Material to process:
* Begin *
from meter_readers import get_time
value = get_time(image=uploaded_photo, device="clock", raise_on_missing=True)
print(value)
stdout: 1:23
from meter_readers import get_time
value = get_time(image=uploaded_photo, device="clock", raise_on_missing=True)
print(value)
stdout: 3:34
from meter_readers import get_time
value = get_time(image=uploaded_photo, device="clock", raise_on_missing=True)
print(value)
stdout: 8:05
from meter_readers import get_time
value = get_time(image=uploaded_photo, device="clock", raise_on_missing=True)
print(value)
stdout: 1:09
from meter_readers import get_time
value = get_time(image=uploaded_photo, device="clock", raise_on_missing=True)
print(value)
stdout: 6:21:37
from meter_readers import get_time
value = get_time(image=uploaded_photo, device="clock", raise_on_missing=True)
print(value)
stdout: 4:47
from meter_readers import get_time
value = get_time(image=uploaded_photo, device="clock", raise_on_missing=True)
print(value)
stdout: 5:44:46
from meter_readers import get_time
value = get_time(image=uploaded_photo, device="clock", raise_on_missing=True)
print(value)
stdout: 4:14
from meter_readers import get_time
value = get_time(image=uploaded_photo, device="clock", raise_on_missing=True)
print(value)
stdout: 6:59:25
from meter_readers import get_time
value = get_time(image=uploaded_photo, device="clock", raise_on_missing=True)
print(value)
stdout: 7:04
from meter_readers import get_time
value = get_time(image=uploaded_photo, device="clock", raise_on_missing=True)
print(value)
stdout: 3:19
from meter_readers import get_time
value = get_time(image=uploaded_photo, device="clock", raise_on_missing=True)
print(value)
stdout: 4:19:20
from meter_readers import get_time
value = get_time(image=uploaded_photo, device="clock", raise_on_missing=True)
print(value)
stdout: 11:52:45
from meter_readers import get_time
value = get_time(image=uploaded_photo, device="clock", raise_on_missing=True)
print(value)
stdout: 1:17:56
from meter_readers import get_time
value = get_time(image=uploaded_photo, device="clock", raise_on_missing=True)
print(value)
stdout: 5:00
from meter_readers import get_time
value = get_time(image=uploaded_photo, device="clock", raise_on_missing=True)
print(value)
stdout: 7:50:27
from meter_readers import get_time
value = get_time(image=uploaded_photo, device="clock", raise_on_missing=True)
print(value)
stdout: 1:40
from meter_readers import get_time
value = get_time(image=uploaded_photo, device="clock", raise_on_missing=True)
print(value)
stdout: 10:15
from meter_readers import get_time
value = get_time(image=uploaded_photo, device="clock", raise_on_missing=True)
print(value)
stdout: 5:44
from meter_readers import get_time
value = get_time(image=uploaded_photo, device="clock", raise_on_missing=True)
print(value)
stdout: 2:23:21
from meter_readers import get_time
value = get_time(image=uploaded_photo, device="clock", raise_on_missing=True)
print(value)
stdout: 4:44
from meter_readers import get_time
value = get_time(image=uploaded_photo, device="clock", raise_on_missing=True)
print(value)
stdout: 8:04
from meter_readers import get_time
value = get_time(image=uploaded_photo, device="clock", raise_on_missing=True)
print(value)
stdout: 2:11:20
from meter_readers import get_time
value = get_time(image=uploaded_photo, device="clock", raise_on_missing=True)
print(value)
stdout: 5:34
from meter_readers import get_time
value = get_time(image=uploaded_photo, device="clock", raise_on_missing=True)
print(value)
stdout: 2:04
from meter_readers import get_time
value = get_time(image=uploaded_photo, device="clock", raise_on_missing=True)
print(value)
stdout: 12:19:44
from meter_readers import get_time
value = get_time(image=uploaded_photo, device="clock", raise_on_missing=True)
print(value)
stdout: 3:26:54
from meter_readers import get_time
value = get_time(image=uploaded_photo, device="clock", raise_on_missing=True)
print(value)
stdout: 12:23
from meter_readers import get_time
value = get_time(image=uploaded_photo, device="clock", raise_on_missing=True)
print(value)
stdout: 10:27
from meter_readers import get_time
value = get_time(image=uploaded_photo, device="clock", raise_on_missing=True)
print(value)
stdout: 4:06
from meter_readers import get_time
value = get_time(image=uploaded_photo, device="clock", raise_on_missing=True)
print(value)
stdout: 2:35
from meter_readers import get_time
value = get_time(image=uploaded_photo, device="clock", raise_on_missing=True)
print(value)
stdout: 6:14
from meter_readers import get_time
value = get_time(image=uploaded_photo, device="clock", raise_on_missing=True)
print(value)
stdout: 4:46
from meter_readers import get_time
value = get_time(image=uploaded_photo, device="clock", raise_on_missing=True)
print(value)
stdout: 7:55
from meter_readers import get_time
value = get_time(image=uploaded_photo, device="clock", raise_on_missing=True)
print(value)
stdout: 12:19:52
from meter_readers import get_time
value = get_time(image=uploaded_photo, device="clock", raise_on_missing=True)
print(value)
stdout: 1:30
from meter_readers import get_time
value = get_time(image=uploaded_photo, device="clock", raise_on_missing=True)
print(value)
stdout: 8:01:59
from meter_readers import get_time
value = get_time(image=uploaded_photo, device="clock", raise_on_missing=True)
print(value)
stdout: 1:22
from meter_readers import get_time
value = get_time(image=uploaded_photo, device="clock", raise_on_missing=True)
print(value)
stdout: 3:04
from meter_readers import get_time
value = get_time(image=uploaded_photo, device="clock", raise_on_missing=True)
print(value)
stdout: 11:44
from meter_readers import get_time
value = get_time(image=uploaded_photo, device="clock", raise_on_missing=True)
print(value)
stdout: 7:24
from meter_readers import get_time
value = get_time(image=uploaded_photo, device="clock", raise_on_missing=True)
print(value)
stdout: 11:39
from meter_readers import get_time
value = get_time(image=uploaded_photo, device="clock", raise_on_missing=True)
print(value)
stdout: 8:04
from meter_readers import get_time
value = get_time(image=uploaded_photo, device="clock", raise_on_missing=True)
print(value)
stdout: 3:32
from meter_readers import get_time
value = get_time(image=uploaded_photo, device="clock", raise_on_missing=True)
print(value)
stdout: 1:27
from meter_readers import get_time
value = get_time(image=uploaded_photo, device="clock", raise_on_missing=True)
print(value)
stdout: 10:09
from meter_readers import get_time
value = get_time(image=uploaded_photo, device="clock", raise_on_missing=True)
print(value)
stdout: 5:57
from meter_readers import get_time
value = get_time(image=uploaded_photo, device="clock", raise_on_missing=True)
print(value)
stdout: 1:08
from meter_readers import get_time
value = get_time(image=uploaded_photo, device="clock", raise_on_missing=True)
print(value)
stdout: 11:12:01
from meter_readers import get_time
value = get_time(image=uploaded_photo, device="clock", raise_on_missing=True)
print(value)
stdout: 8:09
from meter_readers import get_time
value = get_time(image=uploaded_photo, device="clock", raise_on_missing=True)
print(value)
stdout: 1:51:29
* End *
Stated exercise:
Reproduce every line of the data above verbatim, with no alterations, omissions, or additions.

Solution to this task:
from meter_readers import get_time
value = get_time(image=uploaded_photo, device="clock", raise_on_missing=True)
print(value)
stdout: 1:23
from meter_readers import get_time
value = get_time(image=uploaded_photo, device="clock", raise_on_missing=True)
print(value)
stdout: 3:34
from meter_readers import get_time
value = get_time(image=uploaded_photo, device="clock", raise_on_missing=True)
print(value)
stdout: 8:05
from meter_readers import get_time
value = get_time(image=uploaded_photo, device="clock", raise_on_missing=True)
print(value)
stdout: 1:09
from meter_readers import get_time
value = get_time(image=uploaded_photo, device="clock", raise_on_missing=True)
print(value)
stdout: 6:21:37
from meter_readers import get_time
value = get_time(image=uploaded_photo, device="clock", raise_on_missing=True)
print(value)
stdout: 4:47
from meter_readers import get_time
value = get_time(image=uploaded_photo, device="clock", raise_on_missing=True)
print(value)
stdout: 5:44:46
from meter_readers import get_time
value = get_time(image=uploaded_photo, device="clock", raise_on_missing=True)
print(value)
stdout: 4:14
from meter_readers import get_time
value = get_time(image=uploaded_photo, device="clock", raise_on_missing=True)
print(value)
stdout: 6:59:25
from meter_readers import get_time
value = get_time(image=uploaded_photo, device="clock", raise_on_missing=True)
print(value)
stdout: 7:04
from meter_readers import get_time
value = get_time(image=uploaded_photo, device="clock", raise_on_missing=True)
print(value)
stdout: 3:19
from meter_readers import get_time
value = get_time(image=uploaded_photo, device="clock", raise_on_missing=True)
print(value)
stdout: 4:19:20
from meter_readers import get_time
value = get_time(image=uploaded_photo, device="clock", raise_on_missing=True)
print(value)
stdout: 11:52:45
from meter_readers import get_time
value = get_time(image=uploaded_photo, device="clock", raise_on_missing=True)
print(value)
stdout: 1:17:56
from meter_readers import get_time
value = get_time(image=uploaded_photo, device="clock", raise_on_missing=True)
print(value)
stdout: 5:00
from meter_readers import get_time
value = get_time(image=uploaded_photo, device="clock", raise_on_missing=True)
print(value)
stdout: 7:50:27
from meter_readers import get_time
value = get_time(image=uploaded_photo, device="clock", raise_on_missing=True)
print(value)
stdout: 1:40
from meter_readers import get_time
value = get_time(image=uploaded_photo, device="clock", raise_on_missing=True)
print(value)
stdout: 10:15
from meter_readers import get_time
value = get_time(image=uploaded_photo, device="clock", raise_on_missing=True)
print(value)
stdout: 5:44
from meter_readers import get_time
value = get_time(image=uploaded_photo, device="clock", raise_on_missing=True)
print(value)
stdout: 2:23:21
from meter_readers import get_time
value = get_time(image=uploaded_photo, device="clock", raise_on_missing=True)
print(value)
stdout: 4:44
from meter_readers import get_time
value = get_time(image=uploaded_photo, device="clock", raise_on_missing=True)
print(value)
stdout: 8:04
from meter_readers import get_time
value = get_time(image=uploaded_photo, device="clock", raise_on_missing=True)
print(value)
stdout: 2:11:20
from meter_readers import get_time
value = get_time(image=uploaded_photo, device="clock", raise_on_missing=True)
print(value)
stdout: 5:34
from meter_readers import get_time
value = get_time(image=uploaded_photo, device="clock", raise_on_missing=True)
print(value)
stdout: 2:04
from meter_readers import get_time
value = get_time(image=uploaded_photo, device="clock", raise_on_missing=True)
print(value)
stdout: 12:19:44
from meter_readers import get_time
value = get_time(image=uploaded_photo, device="clock", raise_on_missing=True)
print(value)
stdout: 3:26:54
from meter_readers import get_time
value = get_time(image=uploaded_photo, device="clock", raise_on_missing=True)
print(value)
stdout: 12:23
from meter_readers import get_time
value = get_time(image=uploaded_photo, device="clock", raise_on_missing=True)
print(value)
stdout: 10:27
from meter_readers import get_time
value = get_time(image=uploaded_photo, device="clock", raise_on_missing=True)
print(value)
stdout: 4:06
from meter_readers import get_time
value = get_time(image=uploaded_photo, device="clock", raise_on_missing=True)
print(value)
stdout: 2:35
from meter_readers import get_time
value = get_time(image=uploaded_photo, device="clock", raise_on_missing=True)
print(value)
stdout: 6:14
from meter_readers import get_time
value = get_time(image=uploaded_photo, device="clock", raise_on_missing=True)
print(value)
stdout: 4:46
from meter_readers import get_time
value = get_time(image=uploaded_photo, device="clock", raise_on_missing=True)
print(value)
stdout: 7:55
from meter_readers import get_time
value = get_time(image=uploaded_photo, device="clock", raise_on_missing=True)
print(value)
stdout: 12:19:52
from meter_readers import get_time
value = get_time(image=uploaded_photo, device="clock", raise_on_missing=True)
print(value)
stdout: 1:30
from meter_readers import get_time
value = get_time(image=uploaded_photo, device="clock", raise_on_missing=True)
print(value)
stdout: 8:01:59
from meter_readers import get_time
value = get_time(image=uploaded_photo, device="clock", raise_on_missing=True)
print(value)
stdout: 1:22
from meter_readers import get_time
value = get_time(image=uploaded_photo, device="clock", raise_on_missing=True)
print(value)
stdout: 3:04
from meter_readers import get_time
value = get_time(image=uploaded_photo, device="clock", raise_on_missing=True)
print(value)
stdout: 11:44
from meter_readers import get_time
value = get_time(image=uploaded_photo, device="clock", raise_on_missing=True)
print(value)
stdout: 7:24
from meter_readers import get_time
value = get_time(image=uploaded_photo, device="clock", raise_on_missing=True)
print(value)
stdout: 11:39
from meter_readers import get_time
value = get_time(image=uploaded_photo, device="clock", raise_on_missing=True)
print(value)
stdout: 8:04
from meter_readers import get_time
value = get_time(image=uploaded_photo, device="clock", raise_on_missing=True)
print(value)
stdout: 3:32
from meter_readers import get_time
value = get_time(image=uploaded_photo, device="clock", raise_on_missing=True)
print(value)
stdout: 1:27
from meter_readers import get_time
value = get_time(image=uploaded_photo, device="clock", raise_on_missing=True)
print(value)
stdout: 10:09
from meter_readers import get_time
value = get_time(image=uploaded_photo, device="clock", raise_on_missing=True)
print(value)
stdout: 5:57
from meter_readers import get_time
value = get_time(image=uploaded_photo, device="clock", raise_on_missing=True)
print(value)
stdout: 1:08
from meter_readers import get_time
value = get_time(image=uploaded_photo, device="clock", raise_on_missing=True)
print(value)
stdout: 11:12:01
from meter_readers import get_time
value = get_time(image=uploaded_photo, device="clock", raise_on_missing=True)
print(value)
stdout: 8:09
from meter_readers import get_time
value = get_time(image=uploaded_photo, device="clock", raise_on_missing=True)
print(value)
stdout: 1:51:29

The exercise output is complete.